++++ ARTICLE

4.   Should you violate any of the provisions of Paragraph 2, in addition to its
     other remedies, the Company will be released from any obligation to make
     the severance payment under Paragraph 1, and you shall repay any such
     severance payments previously made to you.

5.   Should it be necessary for either party to sue to enforce any rights
     hereunder, the party that does not prevail shall pay the prevailing party's
     expenses, including attorneys' fees, in such litigation.

6.   This Agreement takes the place of any oral or written promises, agreements
     or understandings between the Company and you about any of the subjects of
     this Agreement.  This Agreement cannot be altered or amended except by
     written agreements signed by both you and an officer of the Company.

7.   This Agreement shall be governed by Illinois law.

8.   You acknowledge that you have had ample opportunity consider all of the
     terms of this Agreement and to receive independent legal counsel; that you
     have read and understand the Agreement and its legal effect; that no
     promise or inducement was made to cause you to make this Agreement other
     than considerations contained in the United Stationers Officers Severance
     Plan; and that you sign this Agreement of your own free will based on your
     own decision.  You also acknowledge that you have been given 45 days to
     consider the terms of this Agreement before signing it, and you understand
     that you may revoke it by providing me with written notice no later than
     seven days after you have signed it.

++++++++

WHAT TO PRODUCE:
Answer these questions from the severance agreement:
1. Which state's law governs the agreement?
2. How many days does the signer have to consider its terms before signing?
3. When a party sues to enforce rights under it, who pays the litigation expenses?
The listing comes from a different source than the severance agreement.

++++ GIVEN MATERIAL

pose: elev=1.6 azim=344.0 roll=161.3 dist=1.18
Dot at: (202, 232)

++++++++

REPLY TO THE TASK:
1. Illinois.
2. 45 days.
3. The party that does not prevail pays the prevailing party's expenses, including attorneys' fees.